======== Data extract

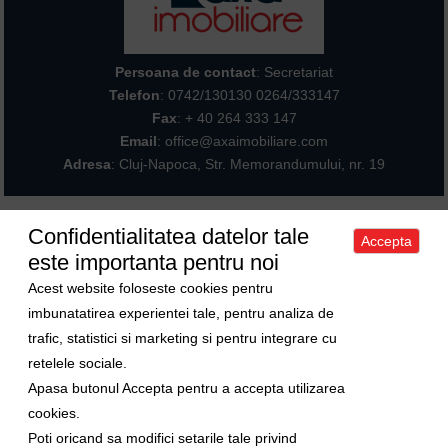
Persoana de contact
: Secretariat
Telefon
:
0742/130130 0264/333147
Fax
: + 40 264 333 147
Email
: office@axaimobiliare.com
Adresa
: Cluj-Napoca, Str. Memorandumului, nr. 19
Confidentialitatea datelor tale
Accepta
Acasa
|
Despre noi
|
Apartamente
|
Case/Vile
|
Terenuri
|
Spatii
este importanta pentru noi
comerciale
|
Trimite oferta ta
|
Contact
|
Sitemap
Politica de confidentialitate
|
Politica de cookies
|
Manager de cookies
Acest website foloseste cookies pentru
Curs valutar
imbunatatirea experientei tale, pentru analiza de
trafic, statistici si marketing si pentru integrare cu
1 Euro = 5.2489 RON
retelele sociale.
1 USD = 4.5480 RON
Apasa butonul Accepta pentru a accepta utilizarea
Ne gasiti si pe
cookies.
Poti oricand sa modifici setarile tale privind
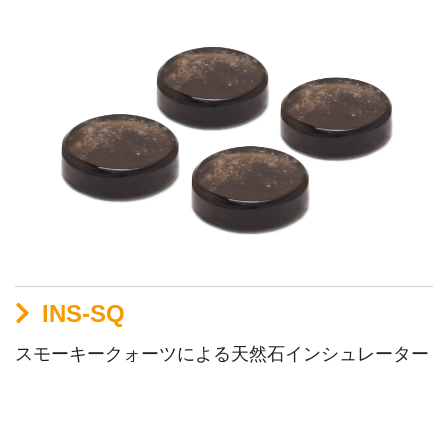
INS-SQ
スモーキークォーツによる天然石インシュレーター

================

*What is being asked*. Each line above is to be transcribed exactly, though its pictures are not.

*Solution*.
Persoana de contact
: Secretariat
Telefon
:
0742/130130 0264/333147
Fax
: + 40 264 333 147
Email
: office@axaimobiliare.com
Adresa
: Cluj-Napoca, Str. Memorandumului, nr. 19
Confidentialitatea datelor tale
Accepta
Acasa
|
Despre noi
|
Apartamente
|
Case/Vile
|
Terenuri
|
Spatii
este importanta pentru noi
comerciale
|
Trimite oferta ta
|
Contact
|
Sitemap
Politica de confidentialitate
|
Politica de cookies
|
Manager de cookies
Acest website foloseste cookies pentru
Curs valutar
imbunatatirea experientei tale, pentru analiza de
trafic, statistici si marketing si pentru integrare cu
1 Euro = 5.2489 RON
retelele sociale.
1 USD = 4.5480 RON
Apasa butonul Accepta pentru a accepta utilizarea
Ne gasiti si pe
cookies.
Poti oricand sa modifici setarile tale privind
INS-SQ
スモーキークォーツによる天然石インシュレーター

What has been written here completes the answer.